**THE TASK:**
Give everything from the line containing "pose: elev=229.1 azim=78.1" down to the line containing "Dot at: occluded" in the material below as a JSON list of strings, one string per line and no blank lines. Leave the pictures out of the answer.

**SUPPLIED ENTRIES:**
○ ○ ○
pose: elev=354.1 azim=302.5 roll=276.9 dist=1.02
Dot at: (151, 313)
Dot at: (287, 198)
○ ○ ○
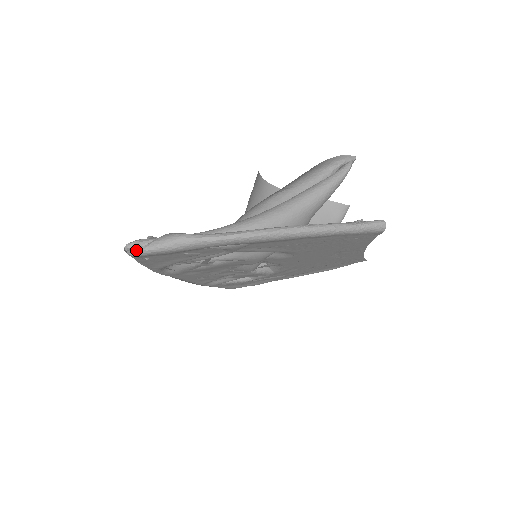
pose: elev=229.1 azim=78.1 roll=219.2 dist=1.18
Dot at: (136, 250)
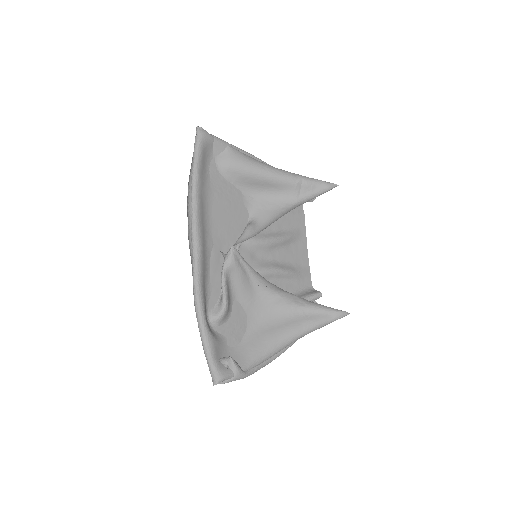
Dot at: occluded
○ ○ ○
**COMPLETED TASK:**
[
  "pose: elev=229.1 azim=78.1 roll=219.2 dist=1.18",
  "Dot at: (136, 250)",
  "Dot at: occluded"
]